La cura è allora spesso affidata a tutto il nucleo di provenienza, famiglia, clan, tribù, che si deve, nel caso, impegnare a un comportamento sociale più consono. Quello che in Occidente nasce, o meglio viene recuperato dai tempi classici, con la psicologia del profondo, nell’Asia sciamanica, nell’Africa degli Nganga e nell’America latina degli stregoni-curanderos, persiste da sempre. Assistiamo quindi a un insieme di atti terapeutici complessi e densi di significati multipli, nei quali il farmaco tradizionale è solo piccola parte, spesso neppure somministrato o usato come placebo.
Si instaura così una empatia tra stregone, malato, malattia e gruppo sociale di provenienza. Questa empatia consente di risalire lungo la catena di errori che hanno generato la malattia: trovata così la causa, l’eziologia sociale o psichica, della quale il vettore è solo l’agente ultimo, si pone il rimedio. L’atto curativo, in questo modo, non solo ripara, ma rende palese un punto di vista, ritesse la trama tra il malato ed il suo ambiente, tra l’umanità e le altre forme di vita.

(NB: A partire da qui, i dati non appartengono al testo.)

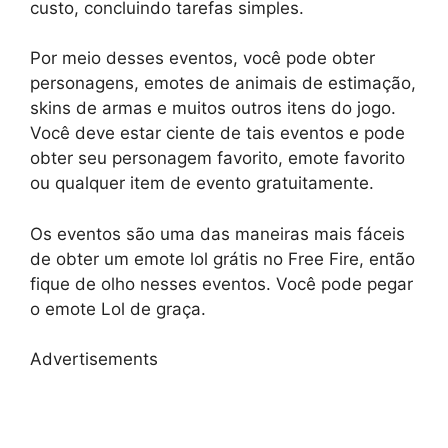
custo, concluindo tarefas simples.
Por meio desses eventos, você pode obter
personagens, emotes de animais de estimação,
skins de armas e muitos outros itens do jogo.
Você deve estar ciente de tais eventos e pode
obter seu personagem favorito, emote favorito
ou qualquer item de evento gratuitamente.
Os eventos são uma das maneiras mais fáceis
de obter um emote lol grátis no Free Fire, então
fique de olho nesses eventos. Você pode pegar
o emote Lol de graça.
Advertisements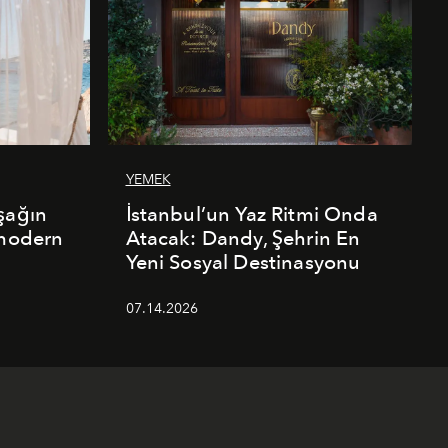
YEMEK
şağın
İstanbul’un Yaz Ritmi Onda
 modern
Atacak: Dandy, Şehrin En
Yeni Sosyal Destinasyonu
07.14.2026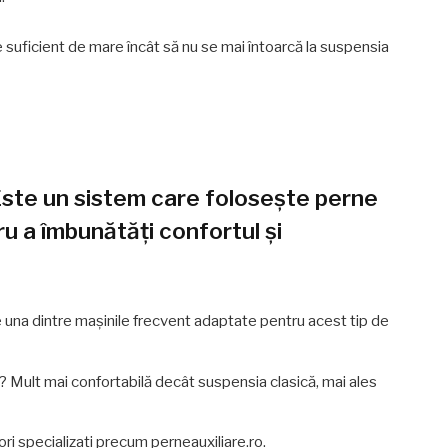
 suficient de mare încât să nu se mai întoarcă la suspensia
Este un sistem care folosește perne
tru a îmbunătăți confortul și
 una dintre mașinile frecvent adaptate pentru acest tip de
? Mult mai confortabilă decât suspensia clasică, mai ales
i specializați precum perneauxiliare.ro.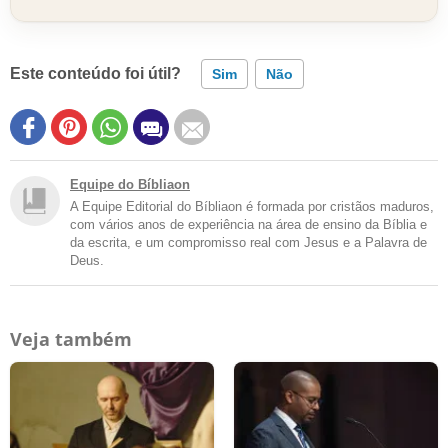
Este conteúdo foi útil?
Sim
Não
Equipe do Bíbliaon
A Equipe Editorial do Bíbliaon é formada por cristãos maduros,
com vários anos de experiência na área de ensino da Bíblia e
da escrita, e um compromisso real com Jesus e a Palavra de
Deus.
Veja também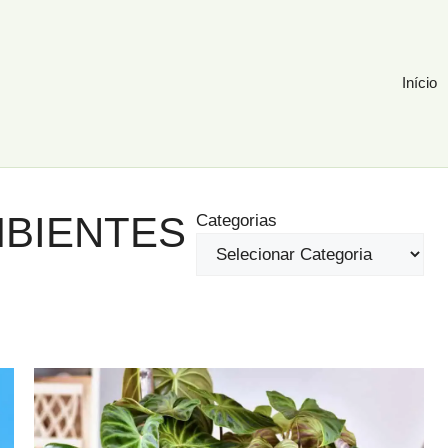
Início
MBIENTES
Categorias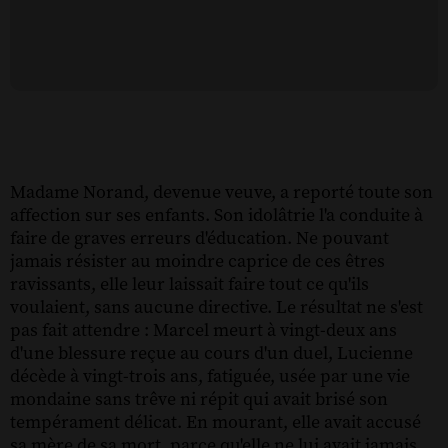
Madame Norand, devenue veuve, a reporté toute son
affection sur ses enfants. Son idolâtrie l'a conduite à
faire de graves erreurs d'éducation. Ne pouvant
jamais résister au moindre caprice de ces êtres
ravissants, elle leur laissait faire tout ce qu'ils
voulaient, sans aucune directive. Le résultat ne s'est
pas fait attendre : Marcel meurt à vingt-deux ans
d'une blessure reçue au cours d'un duel, Lucienne
décède à vingt-trois ans, fatiguée, usée par une vie
mondaine sans trêve ni répit qui avait brisé son
tempérament délicat. En mourant, elle avait accusé
sa mère de sa mort, parce qu'elle ne lui avait jamais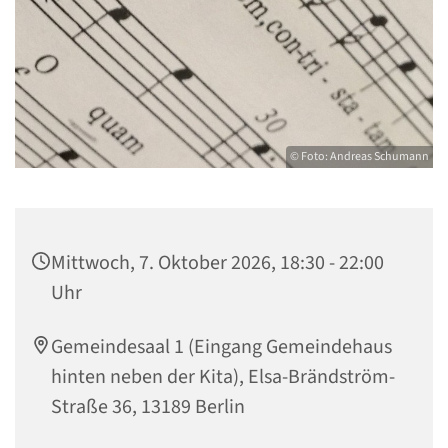
© Foto: Andreas Schumann
Mittwoch, 7. Oktober 2026, 18:30 - 22:00
Uhr
Gemeindesaal 1 (Eingang Gemeindehaus
hinten neben der Kita), Elsa-Brändström-
Straße 36, 13189 Berlin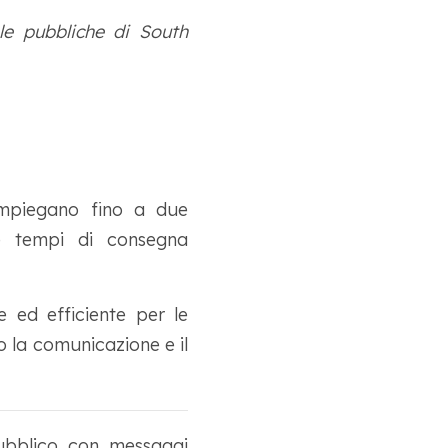
le pubbliche di South
 impiegano fino a due
e tempi di consegna
 ed efficiente per le
o la comunicazione e il
ubblico con messaggi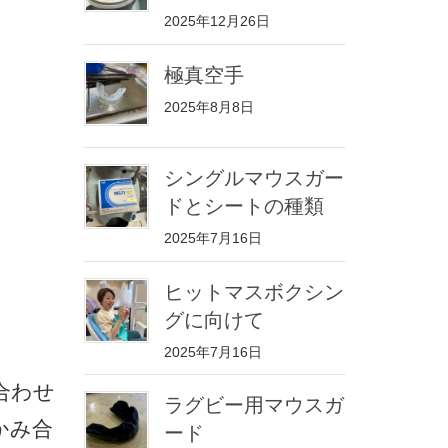
2025年12月26日
極真空手
2025年8月8日
シングルマウスガー
ドとシートの種類
2025年7月16日
ヒットマスボクシン
グに向けて
2025年7月16日
合わせ
ラグビー用マウスガ
かみ合
ード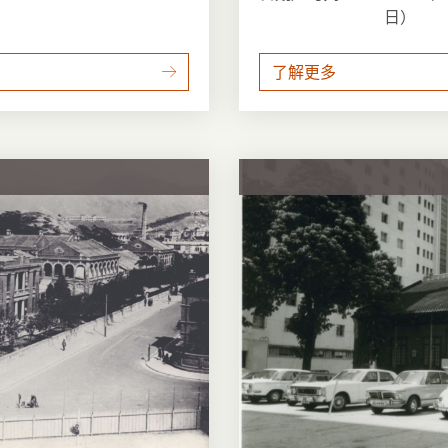
日）
了解更多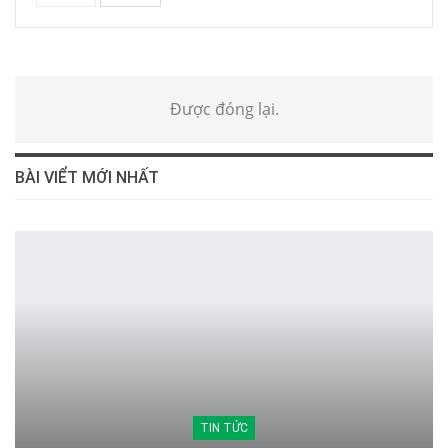
Được đóng lại.
BÀI VIỂT MỚI NHẤT
TIN TỨC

Tacciare questa visione di «primitiva» oppure ascientifica, o semplicemente vederne gli aspetti degenerativi contemporanei, non fa che rafforzarne la validità, a fronte di una epoca che a furia di affermare la propria podestà «illuminista» sul mondo sta pagando con la depressione di massa, il fanatismo religioso, le catastrofi ambientali e la fame il suo rimosso tributo all’ordine delle cose.